▶ _SHORT PROBLEM 1_: Reproduce the passage of the Sharon article from "His finest hours: On Sharon's" to "in the presentation?".

▶ _TEXT EXTRACT_:

His finest hours: On Sharon’s murderous legacy

From the Qibya massacre, to Sabra and Shatila and the dirty tricks, lies and deceptions that made the West Bank settlements what they are today, Ariel Sharon has caused unimaginable damage to Israel, its army, morality, and political life.

(Translated by Sol Salbe)

His finest hours: On Sharon's murderous legacy
President George W. Bush and Israeli Prime Minister Ariel Sharon laugh together during their joint press conference in the Rose Garden Tuesday, July 29, 2003. (Paul Morse/White House Photo)

On Saturday night, as soon as  Ariel Sharon’s death became known, our hyperactive education minister, Shai Piron, rushed to announce that teachers would devote part of the following day’s lesson to Sharon’s legacy. These classes would be based on prepared outlines which were supposed to be distributed in the morning. You can get a really good idea of what the minister really thinks of his teachers and how desperate he is for publicity from this announcement. How long would it take a teacher to properly prepare such a lesson? How long would it take teachers to study the material not included in the presentation?

▶ _Stored data_:
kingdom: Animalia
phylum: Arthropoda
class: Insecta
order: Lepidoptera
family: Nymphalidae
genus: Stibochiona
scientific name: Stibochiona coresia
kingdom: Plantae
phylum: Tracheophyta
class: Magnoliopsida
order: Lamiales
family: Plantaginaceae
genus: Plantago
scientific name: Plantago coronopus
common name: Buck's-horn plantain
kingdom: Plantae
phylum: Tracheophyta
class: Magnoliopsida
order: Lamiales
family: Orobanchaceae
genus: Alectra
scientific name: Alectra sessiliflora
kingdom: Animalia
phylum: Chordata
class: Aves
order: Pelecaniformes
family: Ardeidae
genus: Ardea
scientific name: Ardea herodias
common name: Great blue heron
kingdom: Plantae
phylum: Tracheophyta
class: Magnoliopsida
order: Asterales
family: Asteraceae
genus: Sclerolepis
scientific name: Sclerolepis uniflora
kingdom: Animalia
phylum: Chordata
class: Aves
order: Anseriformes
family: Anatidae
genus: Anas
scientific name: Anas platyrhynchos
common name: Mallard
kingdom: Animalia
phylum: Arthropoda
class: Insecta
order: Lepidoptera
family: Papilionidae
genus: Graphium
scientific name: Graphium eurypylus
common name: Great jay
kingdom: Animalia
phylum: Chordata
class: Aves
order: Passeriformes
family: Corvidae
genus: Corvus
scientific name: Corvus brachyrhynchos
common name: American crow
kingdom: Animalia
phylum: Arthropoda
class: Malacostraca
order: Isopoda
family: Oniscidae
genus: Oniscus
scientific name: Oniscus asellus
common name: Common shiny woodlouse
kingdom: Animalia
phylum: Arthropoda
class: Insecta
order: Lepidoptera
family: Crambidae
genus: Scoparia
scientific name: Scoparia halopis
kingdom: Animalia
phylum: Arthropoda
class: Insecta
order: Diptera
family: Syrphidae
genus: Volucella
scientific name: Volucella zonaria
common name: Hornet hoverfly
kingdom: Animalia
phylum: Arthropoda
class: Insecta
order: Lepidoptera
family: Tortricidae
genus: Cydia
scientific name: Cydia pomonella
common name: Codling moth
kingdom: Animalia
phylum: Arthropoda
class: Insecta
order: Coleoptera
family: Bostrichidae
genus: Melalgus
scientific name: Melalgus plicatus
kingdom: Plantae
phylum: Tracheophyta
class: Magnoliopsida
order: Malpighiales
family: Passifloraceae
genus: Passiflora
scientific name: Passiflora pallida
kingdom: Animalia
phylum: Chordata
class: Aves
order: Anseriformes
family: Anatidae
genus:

▶ _SHORT PROBLEM 2_: Transcribe the rows from the line with "genus: Ardea" to the line with "scientific name: Oniscus asellus".

▶ _FINAL ANSWER 1_:
His finest hours: On Sharon's murderous legacy
President George W. Bush and Israeli Prime Minister Ariel Sharon laugh together during their joint press conference in the Rose Garden Tuesday, July 29, 2003. (Paul Morse/White House Photo)

On Saturday night, as soon as  Ariel Sharon’s death became known, our hyperactive education minister, Shai Piron, rushed to announce that teachers would devote part of the following day’s lesson to Sharon’s legacy. These classes would be based on prepared outlines which were supposed to be distributed in the morning. You can get a really good idea of what the minister really thinks of his teachers and how desperate he is for publicity from this announcement. How long would it take a teacher to properly prepare such a lesson? How long would it take teachers to study the material not included in the presentation?

▶ _FINAL ANSWER 2_:
genus: Ardea
scientific name: Ardea herodias
common name: Great blue heron
kingdom: Plantae
phylum: Tracheophyta
class: Magnoliopsida
order: Asterales
family: Asteraceae
genus: Sclerolepis
scientific name: Sclerolepis uniflora
kingdom: Animalia
phylum: Chordata
class: Aves
order: Anseriformes
family: Anatidae
genus: Anas
scientific name: Anas platyrhynchos
common name: Mallard
kingdom: Animalia
phylum: Arthropoda
class: Insecta
order: Lepidoptera
family: Papilionidae
genus: Graphium
scientific name: Graphium eurypylus
common name: Great jay
kingdom: Animalia
phylum: Chordata
class: Aves
order: Passeriformes
family: Corvidae
genus: Corvus
scientific name: Corvus brachyrhynchos
common name: American crow
kingdom: Animalia
phylum: Arthropoda
class: Malacostraca
order: Isopoda
family: Oniscidae
genus: Oniscus
scientific name: Oniscus asellus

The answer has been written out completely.